Division of Plant Sciences and National Center for Soybean Biotechnology, University of Missouri, Columbia, MO 65211, USA.
BMC Genomics. 2010 Aug 11;11:469. doi: 10.1186/1471-2164-11-469.
With the advance of new massively parallel genotyping technologies, quantitative trait loci (QTL) fine mapping and map-based cloning become more achievable in identifying genes for important and complex traits. Development of high-density genetic markers in the QTL regions of specific mapping populations is essential for fine-mapping and map-based cloning of economically important genes. Single nucleotide polymorphisms (SNPs) are the most abundant form of genetic variation existing between any diverse genotypes that are usually used for QTL mapping studies. The massively parallel sequencing technologies (Roche GS/454, Illumina GA/Solexa, and ABI/SOLiD), have been widely applied to identify genome-wide sequence variations. However, it is still remains unclear whether sequence data at a low sequencing depth are enough to detect the variations existing in any QTL regions of interest in a crop genome, and how to prepare sequencing samples for a complex genome such as soybean. Therefore, with the aims of identifying SNP markers in a cost effective way for fine-mapping several QTL regions, and testing the validation rate of the putative SNPs predicted with Solexa short sequence reads at a low sequencing depth, we evaluated a pooled DNA fragment reduced representation library and SNP detection methods applied to short read sequences generated by Solexa high-throughput sequencing technology.

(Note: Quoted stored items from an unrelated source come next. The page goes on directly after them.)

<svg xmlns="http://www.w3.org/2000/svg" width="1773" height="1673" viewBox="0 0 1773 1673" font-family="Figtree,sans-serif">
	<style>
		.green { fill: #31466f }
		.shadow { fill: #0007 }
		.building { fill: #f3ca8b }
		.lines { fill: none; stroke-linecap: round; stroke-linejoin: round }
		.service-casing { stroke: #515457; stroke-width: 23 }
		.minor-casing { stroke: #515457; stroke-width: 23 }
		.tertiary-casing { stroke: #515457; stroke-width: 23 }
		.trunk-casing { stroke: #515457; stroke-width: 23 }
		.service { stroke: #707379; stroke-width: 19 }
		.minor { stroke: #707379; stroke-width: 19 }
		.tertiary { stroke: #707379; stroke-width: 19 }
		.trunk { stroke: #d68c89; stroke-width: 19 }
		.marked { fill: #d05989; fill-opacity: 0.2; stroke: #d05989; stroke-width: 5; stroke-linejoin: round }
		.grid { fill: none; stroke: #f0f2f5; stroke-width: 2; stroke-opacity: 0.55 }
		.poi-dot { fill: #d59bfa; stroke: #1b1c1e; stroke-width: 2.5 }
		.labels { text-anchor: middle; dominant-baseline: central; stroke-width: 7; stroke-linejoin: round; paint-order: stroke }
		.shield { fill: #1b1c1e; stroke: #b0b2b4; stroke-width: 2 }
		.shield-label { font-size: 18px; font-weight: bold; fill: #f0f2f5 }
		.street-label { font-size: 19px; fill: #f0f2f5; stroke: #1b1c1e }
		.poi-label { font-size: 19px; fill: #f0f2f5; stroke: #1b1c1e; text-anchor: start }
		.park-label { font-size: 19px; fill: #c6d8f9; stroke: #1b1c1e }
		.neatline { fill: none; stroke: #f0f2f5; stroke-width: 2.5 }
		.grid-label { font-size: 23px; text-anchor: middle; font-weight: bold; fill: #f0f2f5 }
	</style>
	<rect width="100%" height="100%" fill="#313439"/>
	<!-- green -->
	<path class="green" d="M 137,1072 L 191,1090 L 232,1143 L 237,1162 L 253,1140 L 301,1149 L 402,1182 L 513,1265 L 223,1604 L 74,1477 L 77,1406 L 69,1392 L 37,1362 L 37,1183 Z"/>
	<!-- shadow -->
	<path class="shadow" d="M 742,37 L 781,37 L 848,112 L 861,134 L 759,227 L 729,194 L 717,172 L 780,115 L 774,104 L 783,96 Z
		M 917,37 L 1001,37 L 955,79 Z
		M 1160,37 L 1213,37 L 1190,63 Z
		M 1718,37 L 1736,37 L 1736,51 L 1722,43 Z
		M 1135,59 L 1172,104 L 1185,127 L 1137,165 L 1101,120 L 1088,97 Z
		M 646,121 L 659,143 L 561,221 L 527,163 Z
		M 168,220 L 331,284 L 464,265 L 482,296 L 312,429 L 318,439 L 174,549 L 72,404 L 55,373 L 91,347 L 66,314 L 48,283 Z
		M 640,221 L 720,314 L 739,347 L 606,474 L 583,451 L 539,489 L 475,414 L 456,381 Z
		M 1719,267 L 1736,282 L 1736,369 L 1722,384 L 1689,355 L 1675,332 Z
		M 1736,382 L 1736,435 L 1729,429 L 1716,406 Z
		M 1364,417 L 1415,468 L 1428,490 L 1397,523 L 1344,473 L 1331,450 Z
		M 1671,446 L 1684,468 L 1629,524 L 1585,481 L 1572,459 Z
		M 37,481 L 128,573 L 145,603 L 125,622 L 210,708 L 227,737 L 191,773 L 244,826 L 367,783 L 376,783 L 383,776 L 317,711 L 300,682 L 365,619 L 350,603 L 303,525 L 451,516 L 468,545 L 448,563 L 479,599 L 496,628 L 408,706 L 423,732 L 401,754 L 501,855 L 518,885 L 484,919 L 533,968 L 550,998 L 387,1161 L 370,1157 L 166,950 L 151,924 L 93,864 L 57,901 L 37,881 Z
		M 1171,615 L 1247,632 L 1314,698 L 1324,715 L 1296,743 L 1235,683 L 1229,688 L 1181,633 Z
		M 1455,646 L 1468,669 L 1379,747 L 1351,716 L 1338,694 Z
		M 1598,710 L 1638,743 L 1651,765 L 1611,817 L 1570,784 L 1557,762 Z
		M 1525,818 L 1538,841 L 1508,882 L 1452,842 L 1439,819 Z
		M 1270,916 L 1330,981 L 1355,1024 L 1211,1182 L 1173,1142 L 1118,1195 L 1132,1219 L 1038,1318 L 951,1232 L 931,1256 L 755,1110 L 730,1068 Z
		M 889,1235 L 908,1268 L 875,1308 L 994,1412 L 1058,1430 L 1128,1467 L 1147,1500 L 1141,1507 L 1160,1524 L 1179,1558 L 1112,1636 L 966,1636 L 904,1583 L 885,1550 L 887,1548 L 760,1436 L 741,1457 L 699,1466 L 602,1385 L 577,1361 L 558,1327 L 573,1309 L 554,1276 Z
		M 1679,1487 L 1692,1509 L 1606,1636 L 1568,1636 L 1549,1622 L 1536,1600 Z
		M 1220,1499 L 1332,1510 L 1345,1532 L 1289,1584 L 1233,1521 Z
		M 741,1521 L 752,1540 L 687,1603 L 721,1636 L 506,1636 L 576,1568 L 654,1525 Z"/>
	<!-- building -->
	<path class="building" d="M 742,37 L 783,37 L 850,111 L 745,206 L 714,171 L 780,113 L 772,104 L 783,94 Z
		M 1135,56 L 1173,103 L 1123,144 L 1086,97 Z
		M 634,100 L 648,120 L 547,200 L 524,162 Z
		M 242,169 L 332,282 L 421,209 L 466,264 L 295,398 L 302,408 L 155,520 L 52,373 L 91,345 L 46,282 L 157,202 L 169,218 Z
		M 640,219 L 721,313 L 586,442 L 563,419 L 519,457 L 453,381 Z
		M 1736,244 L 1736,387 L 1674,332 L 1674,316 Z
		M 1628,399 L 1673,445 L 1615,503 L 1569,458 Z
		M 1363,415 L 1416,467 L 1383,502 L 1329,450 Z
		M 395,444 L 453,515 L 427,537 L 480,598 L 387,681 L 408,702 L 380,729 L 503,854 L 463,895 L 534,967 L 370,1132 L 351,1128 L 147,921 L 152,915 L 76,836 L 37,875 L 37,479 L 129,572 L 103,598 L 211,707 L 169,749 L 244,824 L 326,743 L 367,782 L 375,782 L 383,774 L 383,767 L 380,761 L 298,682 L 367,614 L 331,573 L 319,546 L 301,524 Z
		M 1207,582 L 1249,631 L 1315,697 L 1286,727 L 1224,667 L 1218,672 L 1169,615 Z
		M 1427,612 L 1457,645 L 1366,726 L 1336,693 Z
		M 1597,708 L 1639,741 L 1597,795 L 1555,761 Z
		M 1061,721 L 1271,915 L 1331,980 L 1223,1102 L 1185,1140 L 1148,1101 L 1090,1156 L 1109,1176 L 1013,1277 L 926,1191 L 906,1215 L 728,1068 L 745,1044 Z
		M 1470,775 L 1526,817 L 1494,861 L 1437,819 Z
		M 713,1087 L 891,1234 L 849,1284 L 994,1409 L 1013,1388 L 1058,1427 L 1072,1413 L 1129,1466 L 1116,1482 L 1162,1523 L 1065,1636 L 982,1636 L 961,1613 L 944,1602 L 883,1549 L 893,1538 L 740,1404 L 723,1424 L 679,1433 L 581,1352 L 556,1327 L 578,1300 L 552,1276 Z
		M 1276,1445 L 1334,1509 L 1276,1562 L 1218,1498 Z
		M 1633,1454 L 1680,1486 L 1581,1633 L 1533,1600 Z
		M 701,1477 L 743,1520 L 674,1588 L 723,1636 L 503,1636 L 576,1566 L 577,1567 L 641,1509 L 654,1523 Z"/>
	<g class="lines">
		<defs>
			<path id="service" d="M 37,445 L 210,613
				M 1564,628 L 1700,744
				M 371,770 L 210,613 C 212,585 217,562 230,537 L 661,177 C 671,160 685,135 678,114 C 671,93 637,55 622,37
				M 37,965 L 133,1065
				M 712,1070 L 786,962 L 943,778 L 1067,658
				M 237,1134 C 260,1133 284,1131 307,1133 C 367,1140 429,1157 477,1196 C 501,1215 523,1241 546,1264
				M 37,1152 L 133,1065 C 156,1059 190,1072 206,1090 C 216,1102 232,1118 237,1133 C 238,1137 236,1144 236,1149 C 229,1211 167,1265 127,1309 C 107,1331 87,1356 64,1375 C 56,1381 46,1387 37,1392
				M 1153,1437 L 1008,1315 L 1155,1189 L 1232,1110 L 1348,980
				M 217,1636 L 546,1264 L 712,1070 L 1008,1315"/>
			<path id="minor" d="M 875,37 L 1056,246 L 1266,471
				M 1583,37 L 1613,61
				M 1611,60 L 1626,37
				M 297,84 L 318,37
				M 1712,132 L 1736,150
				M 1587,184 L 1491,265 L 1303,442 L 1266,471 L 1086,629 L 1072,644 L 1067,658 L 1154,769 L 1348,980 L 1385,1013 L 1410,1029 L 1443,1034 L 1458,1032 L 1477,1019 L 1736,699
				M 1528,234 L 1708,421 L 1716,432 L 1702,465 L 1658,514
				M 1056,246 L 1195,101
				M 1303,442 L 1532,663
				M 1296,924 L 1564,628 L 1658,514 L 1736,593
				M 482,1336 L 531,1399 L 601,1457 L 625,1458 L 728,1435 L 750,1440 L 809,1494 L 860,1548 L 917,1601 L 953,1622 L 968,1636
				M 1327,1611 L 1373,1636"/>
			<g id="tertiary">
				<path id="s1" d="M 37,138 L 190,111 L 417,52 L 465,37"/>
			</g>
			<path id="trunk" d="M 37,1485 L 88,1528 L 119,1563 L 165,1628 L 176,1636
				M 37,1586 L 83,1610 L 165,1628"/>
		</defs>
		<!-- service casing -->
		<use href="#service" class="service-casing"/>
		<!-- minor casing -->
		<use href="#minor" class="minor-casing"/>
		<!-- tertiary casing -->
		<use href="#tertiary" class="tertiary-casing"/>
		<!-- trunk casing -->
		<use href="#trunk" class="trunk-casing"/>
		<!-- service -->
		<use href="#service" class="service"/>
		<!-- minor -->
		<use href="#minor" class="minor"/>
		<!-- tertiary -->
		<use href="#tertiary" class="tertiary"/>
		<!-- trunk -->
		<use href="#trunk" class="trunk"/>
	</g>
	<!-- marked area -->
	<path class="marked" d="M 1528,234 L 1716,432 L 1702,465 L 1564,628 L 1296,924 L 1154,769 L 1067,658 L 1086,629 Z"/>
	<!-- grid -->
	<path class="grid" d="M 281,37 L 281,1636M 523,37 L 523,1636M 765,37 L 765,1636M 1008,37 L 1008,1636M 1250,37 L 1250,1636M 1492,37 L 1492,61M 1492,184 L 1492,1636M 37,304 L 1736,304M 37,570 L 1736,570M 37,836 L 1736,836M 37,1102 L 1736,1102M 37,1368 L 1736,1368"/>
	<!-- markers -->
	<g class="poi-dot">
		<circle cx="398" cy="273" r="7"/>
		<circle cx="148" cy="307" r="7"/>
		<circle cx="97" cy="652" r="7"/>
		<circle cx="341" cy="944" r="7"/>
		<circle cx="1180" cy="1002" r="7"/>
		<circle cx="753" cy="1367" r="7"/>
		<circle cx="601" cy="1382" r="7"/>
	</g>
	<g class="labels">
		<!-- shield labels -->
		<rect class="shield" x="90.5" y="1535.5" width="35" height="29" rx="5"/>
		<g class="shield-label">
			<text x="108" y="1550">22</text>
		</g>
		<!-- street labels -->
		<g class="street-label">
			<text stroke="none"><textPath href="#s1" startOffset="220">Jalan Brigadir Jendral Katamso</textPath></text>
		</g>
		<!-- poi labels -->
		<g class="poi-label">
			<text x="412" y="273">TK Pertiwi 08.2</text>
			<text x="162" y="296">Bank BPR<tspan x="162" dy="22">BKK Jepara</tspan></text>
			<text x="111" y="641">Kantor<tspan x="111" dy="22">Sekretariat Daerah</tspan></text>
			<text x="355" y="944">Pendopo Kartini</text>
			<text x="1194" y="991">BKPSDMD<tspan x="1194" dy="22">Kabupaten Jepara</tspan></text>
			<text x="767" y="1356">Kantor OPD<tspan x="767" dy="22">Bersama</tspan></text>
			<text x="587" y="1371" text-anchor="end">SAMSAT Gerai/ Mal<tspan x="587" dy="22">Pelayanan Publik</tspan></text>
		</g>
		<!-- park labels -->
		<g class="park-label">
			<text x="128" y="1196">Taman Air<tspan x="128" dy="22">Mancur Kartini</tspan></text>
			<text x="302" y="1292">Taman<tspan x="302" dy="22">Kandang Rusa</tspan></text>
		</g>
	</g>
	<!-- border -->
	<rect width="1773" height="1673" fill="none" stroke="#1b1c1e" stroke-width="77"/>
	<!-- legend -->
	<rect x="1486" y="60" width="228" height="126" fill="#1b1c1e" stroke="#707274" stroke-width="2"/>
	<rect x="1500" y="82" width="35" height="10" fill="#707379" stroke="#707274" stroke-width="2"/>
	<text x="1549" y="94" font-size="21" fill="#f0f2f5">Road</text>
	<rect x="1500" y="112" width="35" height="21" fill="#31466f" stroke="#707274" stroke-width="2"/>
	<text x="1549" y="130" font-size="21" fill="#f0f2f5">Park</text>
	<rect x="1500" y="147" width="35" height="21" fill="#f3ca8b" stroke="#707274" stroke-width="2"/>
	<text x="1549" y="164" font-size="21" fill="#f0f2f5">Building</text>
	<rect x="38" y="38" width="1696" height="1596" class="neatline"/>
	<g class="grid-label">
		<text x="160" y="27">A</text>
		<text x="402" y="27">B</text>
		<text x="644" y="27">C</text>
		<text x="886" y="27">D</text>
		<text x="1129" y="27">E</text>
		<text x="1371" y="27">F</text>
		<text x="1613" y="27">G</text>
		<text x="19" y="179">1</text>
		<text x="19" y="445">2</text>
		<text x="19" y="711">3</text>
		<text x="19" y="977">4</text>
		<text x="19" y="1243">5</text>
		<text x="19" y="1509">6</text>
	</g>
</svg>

A total of 39,022 putative SNPs were identified by the Illumina/Solexa sequencing system using a reduced representation DNA library of two parental lines of a mapping population. The validation rates of these putative SNPs predicted with low and high stringency were 72% and 85%, respectively. One hundred sixty four SNP markers resulted from the validation of putative SNPs and have been selectively chosen to target a known QTL, thereby increasing the marker density of the targeted region to one marker per 42 K bp.
We have demonstrated how to quickly identify large numbers of SNPs for fine mapping of QTL regions by applying massively parallel sequencing combined with genome complexity reduction techniques. This SNP discovery approach is more efficient for targeting multiple QTL regions in a same genetic population, which can be applied to other crops.
随着新型大规模并行基因分型技术的进步,在鉴定重要复杂性状的基因方面,数量性状基因座(QTL)精细定位和基于图谱的克隆变得更加可行。在特定作图群体的 QTL 区域中开发高密度遗传标记对于经济重要基因的精细定位和基于图谱的克隆至关重要。单核苷酸多态性(SNP)是在任何不同基因型之间存在的最丰富的遗传变异形式,通常用于 QTL 作图研究。大规模并行测序技术(罗氏 GS/454、Illumina GA/Solexa 和 ABI/SOLiD)已广泛应用于识别全基因组序列变异。然而,目前尚不清楚在作物基因组的任何感兴趣的 QTL 区域中,低测序深度的序列数据是否足以检测到存在的变异,以及如何为大豆等复杂基因组准备测序样本。因此,我们的目标是通过经济有效的方法鉴定用于精细定位几个 QTL 区域的 SNP 标记,并测试在低测序深度下使用 Solexa 短序列读取预测的假定 SNP 的验证率,我们评估了一种用于短读序列生成的 pooled DNA 片段简化表示文库和 SNP 检测方法。Solexa 高通量测序技术。
使用作图群体两个亲本系的简化表示 DNA 文库,通过 Illumina/Solexa 测序系统共鉴定出 39022 个假定 SNP。使用低严格性和高严格性预测这些假定 SNP 的验证率分别为 72%和 85%。从假定 SNP 的验证中得到 164 个 SNP 标记,并已选择性地选择用于靶向已知 QTL,从而将目标区域的标记密度提高到每 42 Kbp 一个标记。
我们通过应用大规模并行测序结合基因组复杂性降低技术,展示了如何快速鉴定 QTL 区域精细定位的大量 SNP。这种 SNP 发现方法更有效地针对同一遗传群体中的多个 QTL 区域,可应用于其他作物。